海からなんとなく道らしきものが続いていた。その行き止まりにホラーハウスのような廃墟があった。
「ここがおそらく島で唯一の人類の痕跡。そして唯一のシェルターだ」
「ここ、何なの?」
足が進まなくなってしまった私を振り向いたフライディは、大げさな手振りで廃墟とその周りを示してみせた。
「ホテルだよ。ほら、ウェルカムフルーツはもぎ放題だ。建物の中は虫が多いけど、まあ嵐の日にはあんまり文句も言えないからね。一ヶ月過ごすにはちょっとアクティビティがなくて退屈だけど、宿泊費の請求はないと思うよ。フロントマンも留守にしてるみたいだし」
「ねえ、フライディ」
「何だい?」
「なんでそうやってふざけた喋り方するの? 普通に喋ってよ」
「いや、喋り方を忘れてるんじゃないかと心配でつい喋りすぎちゃうんだよ」
私はやっぱりからかわれているような気がしてまた少し不機嫌になった。
今考えるとフライディは本当に他人と喋る喋り方を忘れていたのだと思う。多分ずっとああやって状況を笑い飛ばしてふざけながら、一人の時間を過ごしていたんだろう。

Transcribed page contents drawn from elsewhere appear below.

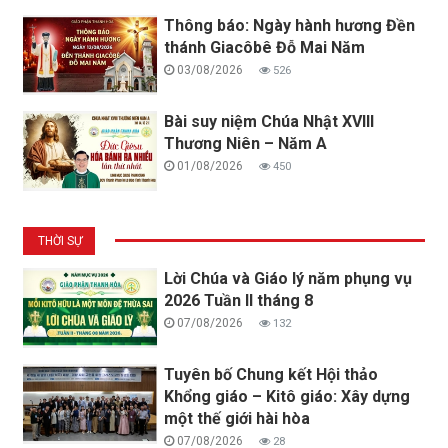
Thông báo: Ngày hành hương Đền
thánh Giacôbê Đỗ Mai Năm
03/08/2026
526
Bài suy niệm Chúa Nhật XVIII
Thương Niên – Năm A
01/08/2026
450
THỜI SỰ
Lời Chúa và Giáo lý năm phụng vụ
2026 Tuần II tháng 8
07/08/2026
132
Tuyên bố Chung kết Hội thảo
Khổng giáo – Kitô giáo: Xây dựng
một thế giới hài hòa
07/08/2026
28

「とりあえずウェットスーツは脱いで、ディナー用にお召し替えなさって下さい、お嬢様」
フライディはそう言って、うやうやしくおじぎをした。
下にブッシュガードを着ていて良かった、そう思いながら私はウェットスーツを脱いだ。首の上、スーツから出ていた場所がひりひりした。
「雨水槽があるからとりあえず真水が飲める。毒見は僕がしておいた。フルーツは自分で採って食べててくれ。僕は海に貝を掘りに行ってくるけど、一人で大丈夫?」
フライディは、私の顔を見て付け足した。
「僕がいない間に真水で体と水着、洗っておいたら」
そう言われたら、心細いとはいえ急に一人の時間も欲しくなってきた。
「時計ある?」
頷いて腕にしたクロノグラフを見せた。フライディも自分の腕時計を出し、二人で時間が合っていることを確かめた。
「1時間で帰ってくる。何かあったらさっきの海岸においで」
フライディはそう言って、私を残していなくなってしまった。
私はフライディの残した何かの容器に水を入れてまず存分に喉をうるおすと、頭から何度もかぶった。頭の上だけずっと海の上に出ていたので日焼けで痛い。水着とブッシュガードにも水をかけて砂を落とし、冷たかったけど濡れたままでまた着込んだ。
どうしてこんなとこにいるんだろう、私。まだ夢の中の出来事のようだった。体もまだ海の中にいるみたいにふわふわしてる。
学校の夏休みに友達と来た旅行だった。ダイビングのライセンスは皆取ったばかりだった。一緒に来た友達の顔を思い出してまたじわっと涙が出てきた。きっと皆心配してるだろうな。お父さんお母さんも心配してるだろうな。